Tea Party Qualifies for Florida Ballot

On November 6, the Tea Party qualified as a party for the Florida ballot. It should not be confused with the Boston Tea Party, which was already a ballot-qualified party in Florida. See this story.

It is very easy for a group to qualify itself in Florida. Florida now has 32 qualified parties. The vast majority of them have never run a candidate for anything, because (except for president) the filing fees for candidates are so high.

Nader Again Asks Pennsylvania Supreme Court to Re-hear 2004 Case on $80,000

On November 6, 2009, Ralph Nader again asked the Pennsylvania Supreme Court to rehear the 2004 case over whether it was proper and constitutional for that Court to order him to pay approximately $80,000 to the people who challenged his 2004 petition. In re Nomination Paper of Nader, 94 MAP 2008. Here is the succinct 5-page brief, which makes two points that the Pennsylvania Supreme Court has never addressed: (1) the people who challenged Nader’s petition did so in a criminal conspiracy, and some of them have already pleaded guilty; (2) the U.S. Supreme Court, and lower courts, have established over the last 44 years that states cannot charge candidates for the costs of administering elections, except for the limited purpose of keeping ballots uncrowded.

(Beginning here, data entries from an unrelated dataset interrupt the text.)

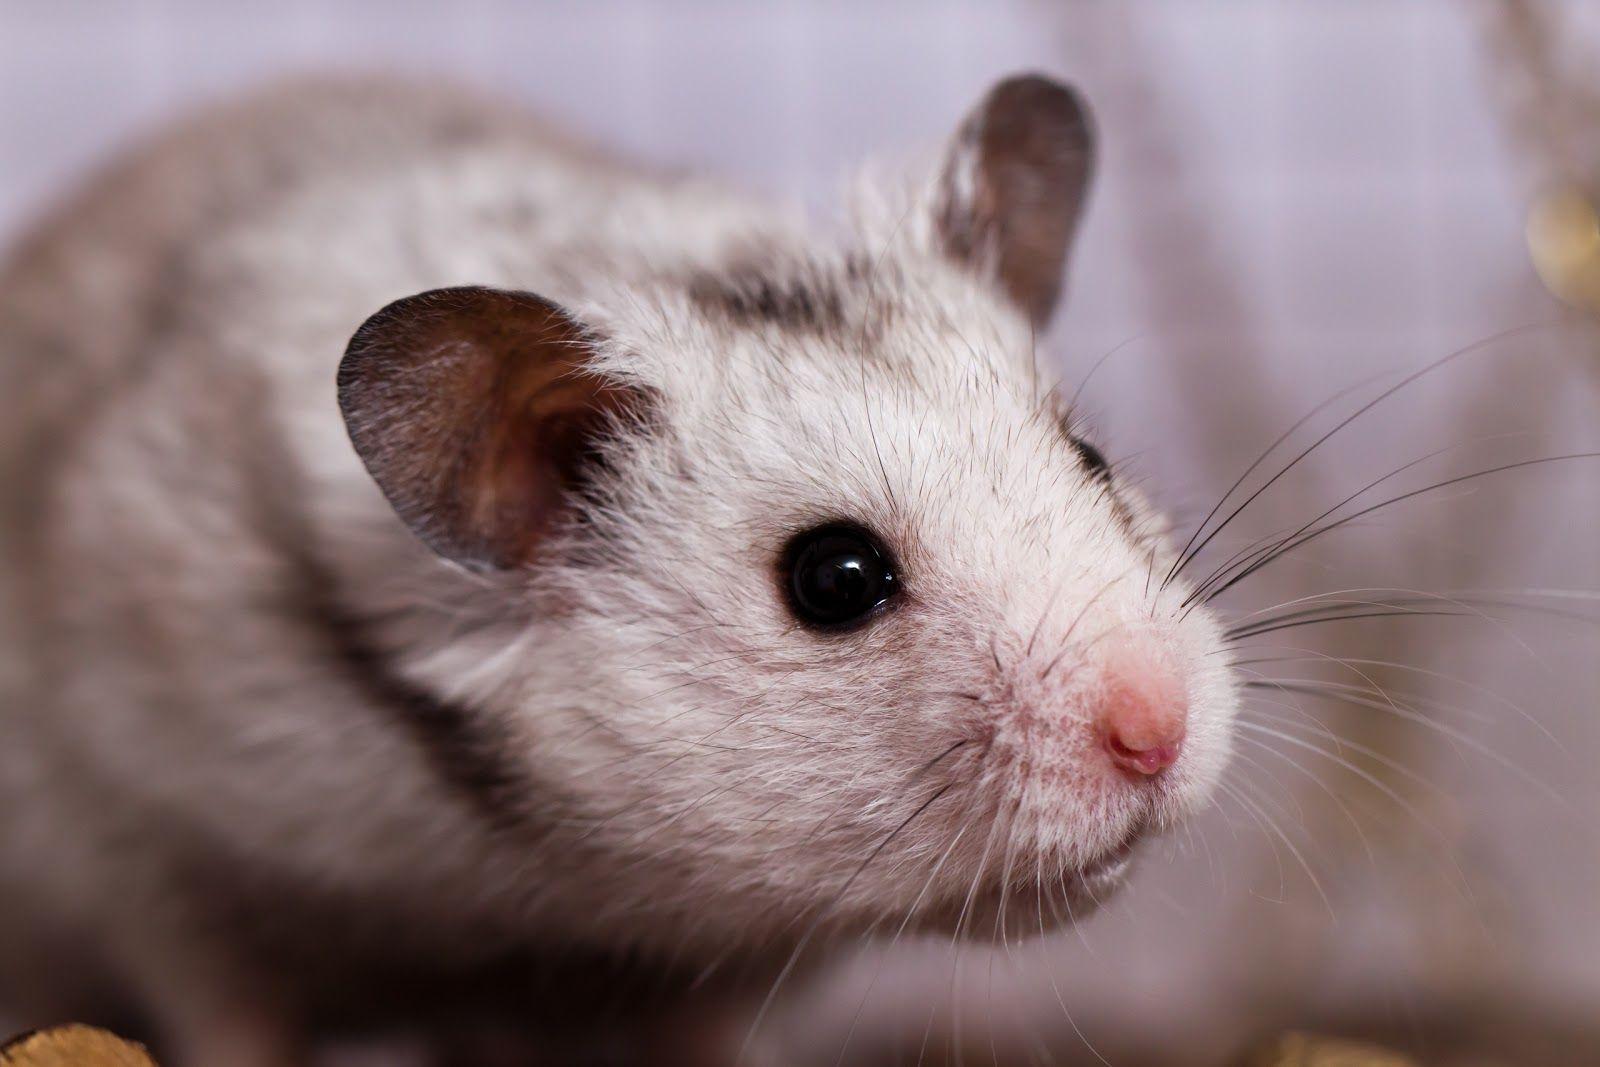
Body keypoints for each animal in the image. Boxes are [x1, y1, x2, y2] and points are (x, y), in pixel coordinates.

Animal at [0, 74, 1237, 1065]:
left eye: (1091, 458)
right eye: (834, 578)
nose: (1159, 727)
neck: (555, 884)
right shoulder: (162, 866)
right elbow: (229, 1020)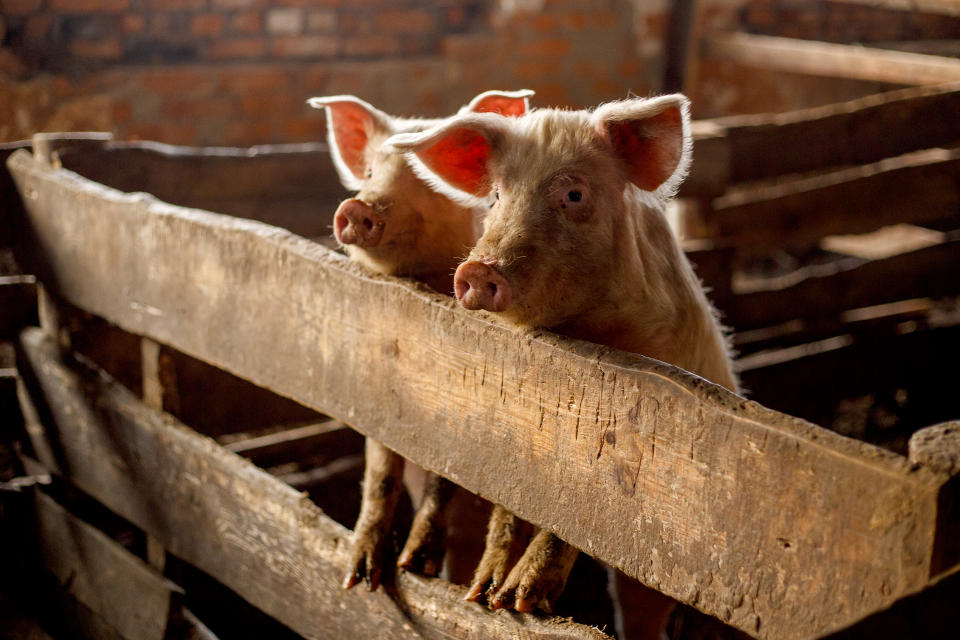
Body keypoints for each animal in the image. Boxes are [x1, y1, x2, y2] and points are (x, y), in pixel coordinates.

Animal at [306, 89, 532, 592]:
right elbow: (379, 474)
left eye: (425, 179)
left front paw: (413, 565)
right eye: (371, 172)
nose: (358, 207)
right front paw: (361, 578)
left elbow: (443, 481)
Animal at [386, 95, 740, 616]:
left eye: (573, 195)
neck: (575, 335)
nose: (478, 269)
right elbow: (516, 503)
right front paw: (485, 595)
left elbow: (576, 511)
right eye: (496, 197)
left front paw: (517, 601)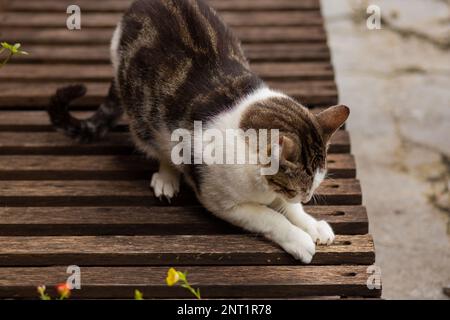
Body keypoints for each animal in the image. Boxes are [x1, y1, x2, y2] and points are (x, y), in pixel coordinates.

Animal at [50, 0, 352, 262]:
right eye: (298, 186)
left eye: (315, 184)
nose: (308, 197)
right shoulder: (221, 201)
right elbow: (271, 217)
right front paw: (299, 239)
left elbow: (289, 208)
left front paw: (311, 224)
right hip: (142, 114)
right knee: (159, 145)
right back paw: (167, 176)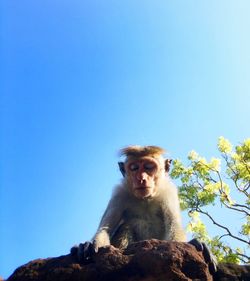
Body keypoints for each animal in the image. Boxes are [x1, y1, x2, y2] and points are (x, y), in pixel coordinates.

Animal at [71, 145, 217, 272]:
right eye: (134, 168)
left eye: (149, 167)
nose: (141, 178)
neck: (146, 199)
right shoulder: (119, 193)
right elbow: (106, 229)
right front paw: (87, 245)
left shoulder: (168, 192)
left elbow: (173, 226)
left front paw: (193, 244)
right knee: (126, 227)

The Pennsylvania Supreme Court has one new member, elected earlier this week, although she hasn’t taken the oath of office yet.

Final Brief Filed in Libertarian Party of New Hampshire Presidential Substitution Lawsuit

Here is the Libertarian Party’s response brief in Libertarian Party of New Hampshire v Gardner, the federal case over whether unqualified parties should be allowed to use stand-in presidential candidates on their petitions. Although it is short (only five pages), it has a good compendium of other federal court decisions that say in some areas of election laws, states may not discriminate against unqualified parties, relative to qualified ones. This is in response to the state’s brief, which seemed to argue that states are free to discriminate in all areas of election law, but only cited examples of cases in which unqualified parties need not be treated equally for purposes of having their members serve on election boards.

Two Independents Elected to Virginia Legislature This Week

On November 3, the two Virginia state legislators who were running for re-election were re-elected. They are Lacey Putney in the 19th district, and Watkins M. Abbitt in the 59th district.

Putney was re-elected with 64.1% of the vote. His only opponents were a Democrat, Lewis Medlin, who got 20.6%, and a Constitution Party candidate, Will Smith, who got 15.1%.

Watkins Abbitt was unopposed.

Another independent candidate, Gordon Helsel, lost to his Republican opponent, but placed ahead of his Democratic opponent. The vote in the 91st district was: Republican Tom Gear 48.3%, independent Gordon Helsel 32.6%, Democrat Sam Eure 19.0%.